26. Mai 2011
Ist der neu hier?
Arbeitsrecht

Alles, was neu ist: Dienstleistungsfreiheit und Arbeitnehmerfreizügigkeit

Nach der EU-Osterweiterung genießt nun seit dem 01.05.2011 die erste Gruppe der mittel- und osteuropäischen Staaten (sog. MOE-Staaten) vollständige Arbeitnehmerfreizügigkeit und Dienstleistungsfreiheit. Hierzu gehören Estland, Lettland, Litauen, Polen, Slowakei, Tschechien, Ungarn, Slowenien. Für Rumänien und Bulgarien fallen die Beschränkungen frühestens Ende 2011, spätestens Ende 2013.

Seit dem 01. Mai können Unternehmen aus diesen Staaten mit eigenen Arbeitnehmern ohne Beschränkungen Dienstleistungen in Deutschland erbringen. Bürger dieser Staaten benötigen keine Arbeitserlaubnis mehr, um in Deutschland zu arbeiten. Osteuropäische Unternehmen können sich nun unmittelbar um Aufträge bewerben. Auch die Arbeitnehmerüberlassung von Bürgern aus diesen MOE-Staaten ist jetzt möglich. 

Entgegen einiger Stimmen in den Medien ist die neue Dienstleistungsfreiheit jedoch kein Freibrief für die betroffenen osteuropäischen Unternehmen und ihre deutschen Auftraggeber:

Osteuropäische Unternehmen aller Branchen müssen in Deutschland die in § 2 Arbeitnehmerentsendegesetz (AEntG) aufgeführten zwingenden Mindestarbeitsbedingungen (so z.B. für Höchstarbeitszeiten, Mindestjahresurlaub, Arbeitssicherheit, Mutterschutz u.a.) einhalten, wenn sie Mitarbeiter in Deutschland beschäftigen. 

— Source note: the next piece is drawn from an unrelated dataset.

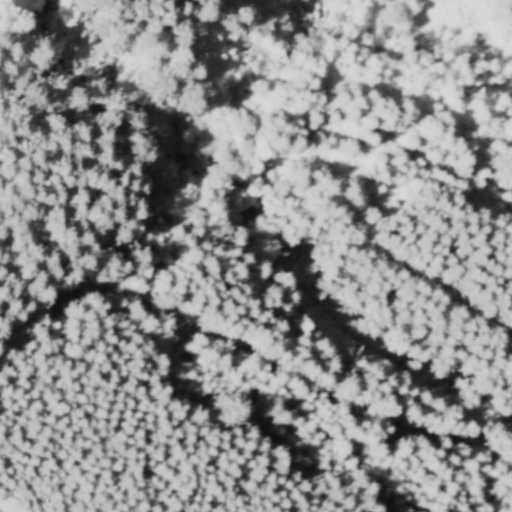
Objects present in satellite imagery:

Darüber hinaus müssen Unternehmen in den vom AEntG erfassten Branchen zusätzlich die nach dem AEntG geltenden branchenspezifischen Mindestarbeitsbedingungen einhalten, § 8 Abs. 1 AEntG. Dies betrifft nach § 4 AEntG das Bauhaupt- und Baunebengewerbe, Gebäudereinigung, Briefdienstleistungen, Sicherheitsdienstleistungen, Bergbauspezialarbeiten, Wäschereidienstleistungen im Objektkundengeschäft, Abfallwirtschaft mit Straßenreinigung und Winterdienst, Aus- und Weiterbildungsdienstleistungen nach dem SGB II und III sowie die Pflegebranche. Für diese Branchen haftet neben dem (ausländischen) Arbeitgeber  subsidiär auch der deutsche Hauptunternehmer/Auftraggeber gegenüber den Mitarbeitern auf Zahlung des Mindestlohns, § 14 AEntG

Bei Zuwiderhandlungen gegen das AEntG drohen zudem erhebliche Bußgelder (bis zu 500.000,00 Euro), so z.B. dann, wenn ein Auftraggeber Werk- oder Dienstleistungen in erheblichem Umfang ausführen lässt und dafür einen anderen Unternehmer beauftragt, von dem er weiß oder fahrlässig nicht weiß, dass dieser bei der Erfüllung des Auftrags die verbindlichen Arbeitsbedingungen nicht gewährt, § 23 II, III AEntG. Das Hauptzollamt überwacht die Einhaltung der gesetzlichen Vorgaben. 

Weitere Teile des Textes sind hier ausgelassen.